JR: In the past year, we’ve added viral challenge capabilities to our facility in Antwerp, which is our Phase I unit where we do all of our early phase studies. Presently, we can perform these studies on three viruses: influenza, rhinovirus, and respiratory syncytial virus (RSV). In general, the service involves performing a vaccination with the candidate vaccine on healthy volunteers representing a target demographic, and then inoculating with the virus — one of the three mentioned above — via intranasal delivery. The subject is then placed in isolation and monitored for symptoms and using diagnostic tests for infection or resistance. The service is unique and there are relatively few providers on the market.

CP: What's the client base for you?
JR: For the most part, we see more interest from smaller biotech companies. We also tend to fit in as a niche CRO for some of the larger companies, because we have capabilities that larger CROs don't have.

CP: Can you get much of that large pharma business, or would it involve changing the structure and scale of what you do well?
JR: We have the infrastructure for our large pharma clients and compete for studies with large CROs.  However it's not our goal to be a large CRO.  For instance, while there are few other CROs able to provide viral challenge capabilities, SGS, as a partner, can further help in their vaccine development by a more complete service offering.

On the Laboratory Services side of the business, clients can benefit from a range of expertise from one provider. From the SGS M-Scan sites within the network, clients can obtain full protein characterization, glycosylation analysis, and determination of higher order structures. SGS Vitrology can perform virology testing, adventitious agent and mycoplasma testing services to ensure that vaccines are free of contaminants.

Furthermore, within our SGS-owned laboratory network, SGS also offers bioanalysis along with the range of assays I previously mentioned. Additionally, we expanded a department within our bioanalytical lab in Poitiers, France with immunoassay capabilities by adding equipment and bringing in high-level experts in that area. That site also has a Biosafety Level 2 suite, which only one other site in Europe has.

By adding certain services like this, we can put together a unique set of solutions for an early-phase approach. This gives clients more clarity as to whether candidate vaccines should proceed in development or not. This combination can help expedite timelines for clients in the early stages of product development.

CP: How important is the vaccine market to SGS?
JR: We're focusing on this because of its potential. From a market point of view, it's quite small right now. According to data from the WHO in 2010, vaccines represent 2% to 3% of pharmaceutical market. Although small, it has a very good growth rate — 10% to 15% — compared to 5% to 7% for the overall pharma market. That's a pretty compelling story.

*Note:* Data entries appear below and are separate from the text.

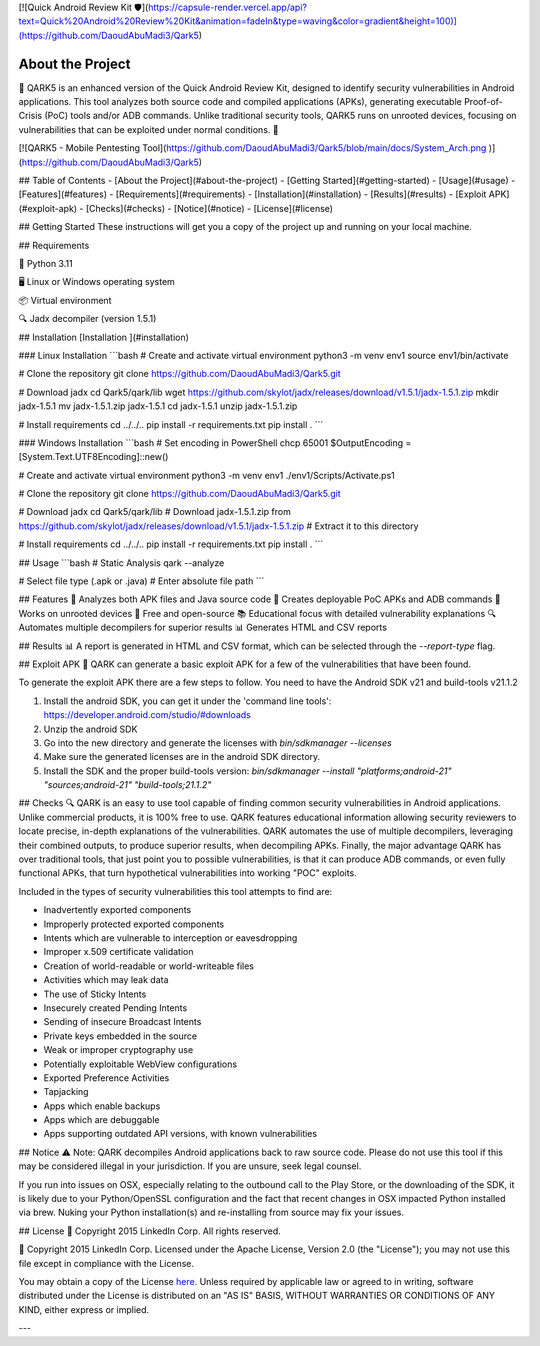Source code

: [![Quick Android Review Kit 🛡️](https://capsule-render.vercel.app/api?text=Quick%20Android%20Review%20Kit&animation=fadeIn&type=waving&color=gradient&height=100)](https://github.com/DaoudAbuMadi3/Qark5)






About the Project 
===========================
🌟 QARK5 is an enhanced version of the Quick Android Review Kit, designed to identify security vulnerabilities in Android applications. This tool analyzes both source code and compiled applications (APKs), generating executable Proof-of-Crisis (PoC) tools and/or ADB commands. Unlike traditional security tools, QARK5 runs on unrooted devices, focusing on vulnerabilities that can be exploited under normal conditions. 🚀


[![QARK5 - Mobile Pentesting Tool](https://github.com/DaoudAbuMadi3/Qark5/blob/main/docs/System_Arch.png
)](https://github.com/DaoudAbuMadi3/Qark5)

## Table of Contents
- [About the Project](#about-the-project)
- [Getting Started](#getting-started)
- [Usage](#usage)
- [Features](#features)
- [Requirements](#requirements)
- [Installation](#installation)
- [Results](#results)
- [Exploit APK](#exploit-apk)
- [Checks](#checks)
- [Notice](#notice)
- [License](#license)


## Getting Started
These instructions will get you a copy of the project up and running on your local machine.

## Requirements

🔧 Python 3.11

🖥️ Linux or Windows operating system

📦 Virtual environment

🔍 Jadx decompiler (version 1.5.1)


## Installation  
[Installation ](#installation)

### Linux Installation
```bash
# Create and activate virtual environment
python3 -m venv env1
source env1/bin/activate

# Clone the repository
git clone https://github.com/DaoudAbuMadi3/Qark5.git

# Download jadx
cd Qark5/qark/lib
wget https://github.com/skylot/jadx/releases/download/v1.5.1/jadx-1.5.1.zip
mkdir jadx-1.5.1
mv jadx-1.5.1.zip jadx-1.5.1
cd jadx-1.5.1
unzip jadx-1.5.1.zip

# Install requirements
cd ../../..
pip install -r requirements.txt
pip install .
```

### Windows Installation
```bash
# Set encoding in PowerShell
chcp 65001
$OutputEncoding = [System.Text.UTF8Encoding]::new()

# Create and activate virtual environment
python3 -m venv env1
./env1/Scripts/Activate.ps1

# Clone the repository
git clone https://github.com/DaoudAbuMadi3/Qark5.git

# Download jadx
cd Qark5/qark/lib
# Download jadx-1.5.1.zip from https://github.com/skylot/jadx/releases/download/v1.5.1/jadx-1.5.1.zip
# Extract it to this directory

# Install requirements
cd ../../..
pip install -r requirements.txt
pip install .
```

## Usage
```bash
# Static Analysis
qark --analyze

# Select file type (.apk or .java)
# Enter absolute file path
```

## Features
🌟 Analyzes both APK files and Java source code
🎯 Creates deployable PoC APKs and ADB commands
📱 Works on unrooted devices
🎯 Free and open-source
📚 Educational focus with detailed vulnerability explanations
🔍 Automates multiple decompilers for superior results
📊 Generates HTML and CSV reports




## Results
📊 A report is generated in HTML and CSV format, which can be selected through the `--report-type` flag.

## Exploit APK
🎯 QARK can generate a basic exploit APK for a few of the vulnerabilities that have been found.

To generate the exploit APK there are a few steps to follow. You need to have the Android SDK v21 and build-tools v21.1.2

1. Install the android SDK, you can get it under the 'command line tools': https://developer.android.com/studio/#downloads
2. Unzip the android SDK
3. Go into the new directory and generate the licenses with `bin/sdkmanager --licenses`
4. Make sure the generated licenses are in the android SDK directory.
5. Install the SDK and the proper build-tools version: `bin/sdkmanager --install "platforms;android-21" "sources;android-21" "build-tools;21.1.2"`

## Checks
🔍 QARK is an easy to use tool capable of finding common security vulnerabilities in Android applications. Unlike commercial products, it is 100% free to use. QARK features educational information allowing security reviewers to locate precise, in-depth explanations of the vulnerabilities. QARK automates the use of multiple decompilers, leveraging their combined outputs, to produce superior results, when decompiling APKs. Finally, the major advantage QARK has over traditional tools, that just point you to possible vulnerabilities, is that it can produce ADB commands, or even fully functional APKs, that turn hypothetical vulnerabilities into working "POC" exploits.

Included in the types of security vulnerabilities this tool attempts to find are:

- Inadvertently exported components
- Improperly protected exported components
- Intents which are vulnerable to interception or eavesdropping
- Improper x.509 certificate validation
- Creation of world-readable or world-writeable files
- Activities which may leak data
- The use of Sticky Intents
- Insecurely created Pending Intents
- Sending of insecure Broadcast Intents
- Private keys embedded in the source
- Weak or improper cryptography use
- Potentially exploitable WebView configurations
- Exported Preference Activities
- Tapjacking
- Apps which enable backups
- Apps which are debuggable
- Apps supporting outdated API versions, with known vulnerabilities

## Notice
⚠️ Note: QARK decompiles Android applications back to raw source code. Please do not use this tool if this may be considered illegal in your jurisdiction. If you are unsure, seek legal counsel.

If you run into issues on OSX, especially relating to the outbound call to the Play Store, or the downloading of the SDK, it is
likely due to your Python/OpenSSL configuration and the fact that recent changes in OSX impacted Python installed via brew. Nuking your
Python installation(s) and re-installing from source may fix your issues.

## License
📜 Copyright 2015 LinkedIn Corp.  All rights reserved.

📜 Copyright 2015 LinkedIn Corp. Licensed under the Apache License, Version 2.0 (the "License"); you may not use this file except in compliance with the License. 
You may obtain a copy of the License `here <http://www.apache.org/licenses/LICENSE-2.0/>`_.
Unless required by applicable law or agreed to in writing, software distributed under the License is distributed on an "AS IS" BASIS, WITHOUT WARRANTIES OR CONDITIONS OF ANY KIND, either express or implied.

---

In addition, it’s definitely an SGS focus, fitting perfectly into our analytical and clinical capabilities. By understanding the market, we can build a complete service offering to meet client needs for vaccines. Based on this approach, vaccines (like biosimilars) are a strategic segment for us. Very few companies can address the market in the same way.

Biographical Note
Jeff Ryel has 17 years of experience in Clinical Research. He joined SGS in 2004 as a project manager and currently serves as project director for Infectious Diseases. Prior to SGS, Mr. Ryel worked at Human Genome Sciences in Washington, DC and Pfizer Pharmaceuticals in La Jolla, CA. He received a Bachelor of Science in Nursing from George Mason University in Fairfax, VA and is a licensed Registered Nurse.


Gil Roth has been the editor of Contract Pharma since its debut in 1999.